There is no mistaking that my cake is all about chocolate. The 6 ounces of unsweetened chocolate gives it the easily recognizable chocolate color and mini chocolate chips hide throughout the cake, but it's the addition of espresso which deepens the chocolate flavor and makes a wonderful cake. I first baked with coffee and chocolate in these oatmeal fudge bars and when I came across a recipe for Mississippi Mud Cake in a Bundt form in Lauren Chattman's book, Cake Keeper Cakes, I knew I had found my starting point for this chocolate creation.I adapted her recipe to exclude the bourbon and pecans so this cake is no longer Mississipii Mud Cake, but the base of the cakes are relatively the same. I am looking forward to baking my way through more recipes in this cookbook. Each one looks better than the last!

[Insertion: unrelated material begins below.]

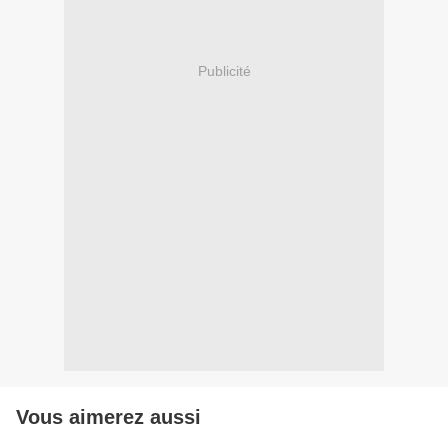
Publicité
Vous aimerez aussi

2 1/1 cups all purpose flour
2 teaspoons baking soda
2 teaspoons espresso (instant powder)
1/2 teaspoon salt
1 cup butter (2 sticks)
6 ounces unsweetened chocolate
1 cup brewed espresso
1 cup sugar
1 teaspoon pure vanilla extract
1/2 cup mini chocolate chips
For the Glaze:
6 Tablespoons butter
4 Tablespoons brown sugar
6 Tablespoons heavy cream
2 cups confectioners' sugar
3 Tablespoons brewed espresso
Preheat oven to 350 degrees F. Prepare your Bundt pan: I sprayed the pan with baking spray then dusted it with cocoa powder. (I hadn't tried cocoa powder before and love that on a dark cake, the excess cocoa powder blends into the cake whereas flour would stand out. Plus this cake flew out of the pan like a charm so I will use this method of preparation again.)
1. Combine the dry ingredients of flour, baking soda, espresso powder, and salt in a bowl. Sift them together. Set aside.
2. Melt the butter and chocolate with the brewed espresso in a small saucepan over medium heat. Gently whisk until melted and combined. Take off the heat and add the granulated sugar, continue to whisk until well mixed.
3.In another bowl whisk the eggs and vanilla. Slowly pour in the chocolate mixture and whisk to combine. Add the flour mixture and stir with a spoon until blended. Add the chocolate chips.
4. Pour the batter into your prepared pan and bake for 40-45 minutes. I let the cake cool completely (it will pull away from the sides of the pan), then I inverted it onto a plate.
Melt the butter with the brown sugar and espresso. Add the cream and bring to a simmer. Remove from the heat and whisk in the confectioners' sugar. Add more espresso if needed to thin out the glaze. Let it cool before pouring it over the cake.